The brown mesite (Mesitornis unicolor) is a ground-dwelling bird of undisturbed primary, evergreen, humid forest and its population is thought to be declining rapidly. It is listed as vulnerable due its habitat along the eastern seaboard of Madagascar being fragmented. Other key species include Madagascar blue-pigeon (Alectroenas madagascariensis), Madagascar wood-rail (Mentocrex kioloides), nelicourvi weaver (Ploceus nelicourvi), nuthatch vanga (Hypositta corallirostris), red-fronted coua (Coua reynaudii), scaly ground-roller (Geobiastes squamiger), spectacled tetraka (Bernieria zosterop) and white-throated oxylabes (Oxylabes madagascariensis).

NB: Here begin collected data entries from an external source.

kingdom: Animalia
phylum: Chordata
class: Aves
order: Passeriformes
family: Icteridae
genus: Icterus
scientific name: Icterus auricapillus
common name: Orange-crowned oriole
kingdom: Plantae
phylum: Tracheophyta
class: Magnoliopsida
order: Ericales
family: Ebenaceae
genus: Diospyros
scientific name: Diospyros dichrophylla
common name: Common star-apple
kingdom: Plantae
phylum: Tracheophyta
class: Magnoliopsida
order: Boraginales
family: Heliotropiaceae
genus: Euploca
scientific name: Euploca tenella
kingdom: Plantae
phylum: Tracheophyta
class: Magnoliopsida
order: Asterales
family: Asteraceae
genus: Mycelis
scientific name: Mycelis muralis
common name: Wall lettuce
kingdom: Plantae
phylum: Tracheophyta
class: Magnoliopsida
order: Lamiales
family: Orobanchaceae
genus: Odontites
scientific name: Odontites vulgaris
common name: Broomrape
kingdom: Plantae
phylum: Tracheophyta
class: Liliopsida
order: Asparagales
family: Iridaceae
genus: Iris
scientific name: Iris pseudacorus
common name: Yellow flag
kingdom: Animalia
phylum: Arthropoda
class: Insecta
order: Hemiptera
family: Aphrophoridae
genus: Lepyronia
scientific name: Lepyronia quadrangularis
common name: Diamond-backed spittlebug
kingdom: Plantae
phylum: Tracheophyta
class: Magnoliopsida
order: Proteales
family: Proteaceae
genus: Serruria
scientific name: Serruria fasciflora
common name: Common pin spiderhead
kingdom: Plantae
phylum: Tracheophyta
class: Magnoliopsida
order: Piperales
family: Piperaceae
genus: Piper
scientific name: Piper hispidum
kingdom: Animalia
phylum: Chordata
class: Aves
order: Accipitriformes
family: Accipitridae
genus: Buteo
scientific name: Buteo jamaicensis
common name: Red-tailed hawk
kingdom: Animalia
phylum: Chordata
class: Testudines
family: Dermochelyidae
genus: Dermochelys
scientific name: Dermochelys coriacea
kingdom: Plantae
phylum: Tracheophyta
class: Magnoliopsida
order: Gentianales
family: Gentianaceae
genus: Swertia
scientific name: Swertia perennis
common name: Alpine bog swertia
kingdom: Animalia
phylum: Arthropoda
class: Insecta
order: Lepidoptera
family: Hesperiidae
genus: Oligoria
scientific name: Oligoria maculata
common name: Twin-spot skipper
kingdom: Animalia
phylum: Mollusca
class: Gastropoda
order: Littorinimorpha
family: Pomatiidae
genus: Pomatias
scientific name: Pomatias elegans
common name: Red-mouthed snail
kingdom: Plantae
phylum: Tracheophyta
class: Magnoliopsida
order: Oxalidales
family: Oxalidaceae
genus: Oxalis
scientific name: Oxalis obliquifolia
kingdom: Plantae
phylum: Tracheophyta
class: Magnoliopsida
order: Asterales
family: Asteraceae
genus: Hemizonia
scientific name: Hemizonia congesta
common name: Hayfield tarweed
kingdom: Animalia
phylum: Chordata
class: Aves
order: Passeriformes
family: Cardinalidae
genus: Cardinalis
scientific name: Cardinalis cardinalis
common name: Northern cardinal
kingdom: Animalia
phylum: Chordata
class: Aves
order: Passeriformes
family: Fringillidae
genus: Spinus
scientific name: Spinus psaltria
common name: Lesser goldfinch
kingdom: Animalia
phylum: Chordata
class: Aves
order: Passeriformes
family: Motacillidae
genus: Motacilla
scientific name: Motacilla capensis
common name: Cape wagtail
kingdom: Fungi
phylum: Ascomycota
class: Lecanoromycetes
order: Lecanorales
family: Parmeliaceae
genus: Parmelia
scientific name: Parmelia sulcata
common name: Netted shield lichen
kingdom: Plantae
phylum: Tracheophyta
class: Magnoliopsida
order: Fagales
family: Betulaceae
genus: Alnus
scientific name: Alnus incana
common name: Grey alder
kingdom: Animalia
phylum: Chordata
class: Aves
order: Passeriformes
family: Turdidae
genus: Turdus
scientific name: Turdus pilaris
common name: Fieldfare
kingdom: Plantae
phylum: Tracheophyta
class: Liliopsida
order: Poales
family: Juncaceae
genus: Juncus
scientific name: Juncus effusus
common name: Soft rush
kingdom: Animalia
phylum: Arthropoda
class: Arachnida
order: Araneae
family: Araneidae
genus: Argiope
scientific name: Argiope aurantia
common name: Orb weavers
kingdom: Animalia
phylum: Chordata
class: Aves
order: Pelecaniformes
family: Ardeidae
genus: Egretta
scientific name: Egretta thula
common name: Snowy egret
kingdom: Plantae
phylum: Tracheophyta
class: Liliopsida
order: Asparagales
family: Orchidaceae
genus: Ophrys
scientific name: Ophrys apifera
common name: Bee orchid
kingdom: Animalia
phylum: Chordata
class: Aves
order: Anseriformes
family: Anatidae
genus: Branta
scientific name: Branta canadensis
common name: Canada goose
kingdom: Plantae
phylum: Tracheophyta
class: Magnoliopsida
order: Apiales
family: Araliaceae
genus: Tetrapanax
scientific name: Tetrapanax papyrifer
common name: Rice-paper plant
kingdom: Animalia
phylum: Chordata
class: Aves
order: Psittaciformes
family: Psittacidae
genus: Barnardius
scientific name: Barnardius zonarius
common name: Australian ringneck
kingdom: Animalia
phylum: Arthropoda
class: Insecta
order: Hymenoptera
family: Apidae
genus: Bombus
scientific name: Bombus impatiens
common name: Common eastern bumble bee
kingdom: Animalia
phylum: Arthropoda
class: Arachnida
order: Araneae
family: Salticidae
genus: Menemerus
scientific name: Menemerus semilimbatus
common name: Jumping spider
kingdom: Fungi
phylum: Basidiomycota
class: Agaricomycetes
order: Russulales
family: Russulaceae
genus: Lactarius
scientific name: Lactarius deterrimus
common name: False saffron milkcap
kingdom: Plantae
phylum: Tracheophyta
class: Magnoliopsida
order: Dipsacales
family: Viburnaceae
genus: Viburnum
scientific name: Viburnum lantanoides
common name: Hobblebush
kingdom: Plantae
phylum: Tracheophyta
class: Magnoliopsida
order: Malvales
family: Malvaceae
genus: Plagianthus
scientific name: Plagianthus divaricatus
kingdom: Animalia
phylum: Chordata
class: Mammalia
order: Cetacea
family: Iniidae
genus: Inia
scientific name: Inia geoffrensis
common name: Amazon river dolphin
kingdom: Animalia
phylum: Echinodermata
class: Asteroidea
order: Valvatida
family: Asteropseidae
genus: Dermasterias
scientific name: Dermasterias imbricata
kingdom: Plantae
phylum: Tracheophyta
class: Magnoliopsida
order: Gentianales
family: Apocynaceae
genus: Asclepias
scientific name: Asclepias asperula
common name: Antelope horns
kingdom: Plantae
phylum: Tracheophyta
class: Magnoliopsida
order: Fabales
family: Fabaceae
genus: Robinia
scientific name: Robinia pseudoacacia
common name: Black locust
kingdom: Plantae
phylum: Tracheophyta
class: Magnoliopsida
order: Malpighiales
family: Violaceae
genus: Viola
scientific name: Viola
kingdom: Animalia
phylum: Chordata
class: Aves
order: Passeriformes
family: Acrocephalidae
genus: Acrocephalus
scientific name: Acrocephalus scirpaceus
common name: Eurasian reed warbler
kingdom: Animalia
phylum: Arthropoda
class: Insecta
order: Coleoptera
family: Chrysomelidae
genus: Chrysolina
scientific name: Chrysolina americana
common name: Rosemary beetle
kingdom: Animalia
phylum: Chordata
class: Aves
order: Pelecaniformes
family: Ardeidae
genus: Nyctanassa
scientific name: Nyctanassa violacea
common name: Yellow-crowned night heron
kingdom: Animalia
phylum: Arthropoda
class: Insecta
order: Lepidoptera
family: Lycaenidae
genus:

=== Ecosystem services ===
In addition to being an important site for forest and biodiversity conservation, Tsitongambarika serves as the principal watershed for the region, providing water for irrigation and for Fort-Dauphin town, protecting the catchments of two of the Anosy region's major rivers: the Manampanihy and Efaho. The forest provides numerous other ecosystem goods and services that ensure the economic and cultural well-being of the surrounding population, including firewood, charcoal, construction materials, bushmeat and medicinal plants. Since the local economy is largely subsistence-based and there is a high incidence of poverty, local communities have a high level of dependence on forest products to meet their daily needs.

== Threats ==
Forest clearance for shifting cultivation (tavy) has significant impacts on the Tsitongambarika forests. Further forest clearance and degradation comes from poorly controlled fires, often set to clear cattle pasture, and timber harvesting. Although not at high levels, hunting and collecting of non-timber forest products are both starting to locally deplete some natural resources.